Pallet Dispatchables

The dispatchable functions in this pallet follow a standard flow of verifying preconditions, raising appropriate errors, mutating storage, and finally emitting events. We will not present them all in this writeup, but as always, you're encouraged to experiment with the recipe.

We will look closely only at the dispense dispatchable which pays the funds to the beneficiary after a successful crowdfund. This dispatchable, as well as dissolve, use an incentivization scheme to encourage users of the chain to eliminate extra data as soon as possible.

Data from finished funds takes up space on chain, so it is best to settle the fund and cleanup the data as soon as possible. To incentivize this behavior, the pallet awards the initial deposit to whoever calls the dispense function. Users, in hopes of receiving this reward, will race to call these cleanup methods before each other.
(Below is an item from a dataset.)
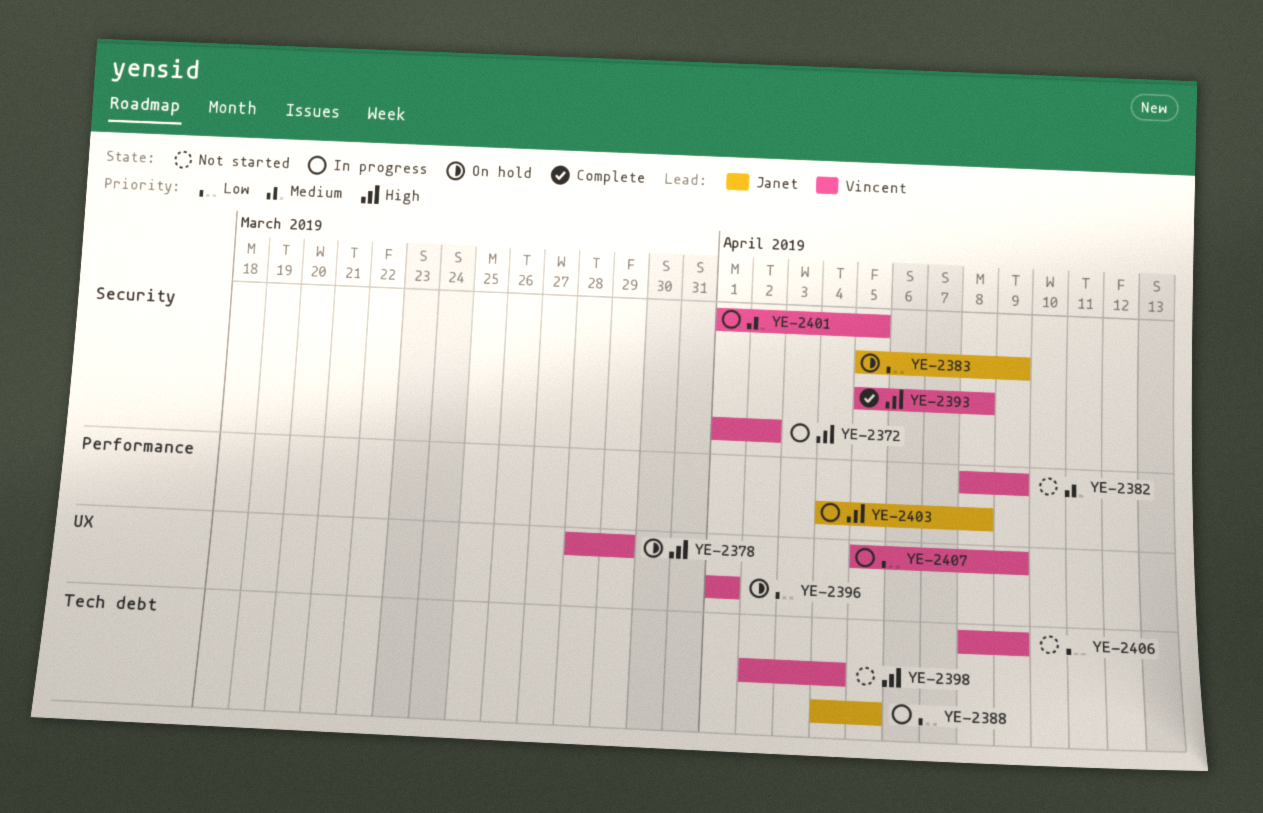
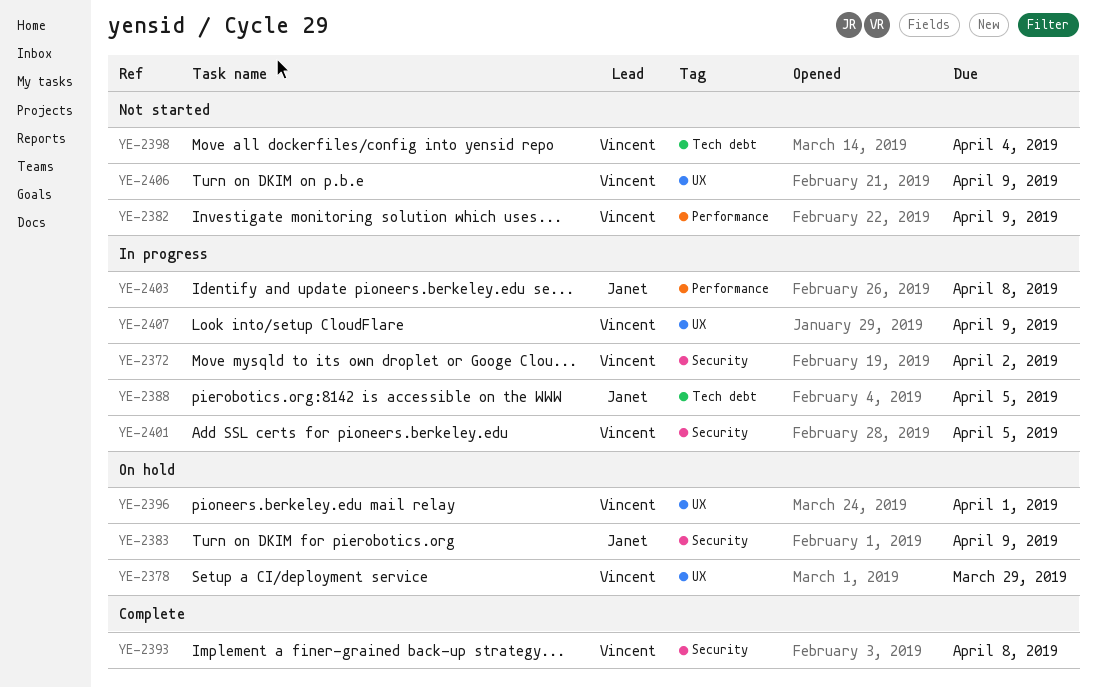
YE-2406, label: Tech debt -> UX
/// Dispense a payment to the beneficiary of a successful crowdfund.
/// The beneficiary receives the contributed funds and the caller receives
/// the deposit as a reward to incentivize clearing settled crowdfunds out of storage.
#[pallet::weight(10_000)]
pub fn dispense(origin: OriginFor<T>, index: FundIndex) -> DispatchResultWithPostInfo {
	let caller = ensure_signed(origin)?;

	let fund = Self::funds(index).ok_or(Error::<T>::InvalidIndex)?;

	// Check that enough time has passed to remove from storage
	let now = <frame_system::Module<T>>::block_number();

	ensure!(now >= fund.end, Error::<T>::FundStillActive);

	// Check that the fund was actually successful
	ensure!(fund.raised >= fund.goal, Error::<T>::UnsuccessfulFund);

	let account = Self::fund_account_id(index);

	// Beneficiary collects the contributed funds
	let _ = T::Currency::resolve_creating(
		&fund.beneficiary,
		T::Currency::withdraw(
			&account,
			fund.raised,
			WithdrawReasons::TRANSFER,
			ExistenceRequirement::AllowDeath,
		)?,
	);

	// Caller collects the deposit
	let _ = T::Currency::resolve_creating(
		&caller,
		T::Currency::withdraw(
			&account,
			fund.deposit,
			WithdrawReasons::TRANSFER,
			ExistenceRequirement::AllowDeath,
		)?,
	);

	// Remove the fund info from storage
	<Funds<T>>::remove(index);
	// Remove all the contributor info from storage in a single write.
	// This is possible thanks to the use of a child tree.
	Self::crowdfund_kill(index);

	Self::deposit_event(Event::Dispensed(index, now, caller));
	Ok(().into())
}

This pallet also uses the Currency Imbalance trait as discussed in the Charity recipe, to make transfers without incurring transfer fees to the crowdfund pallet itself.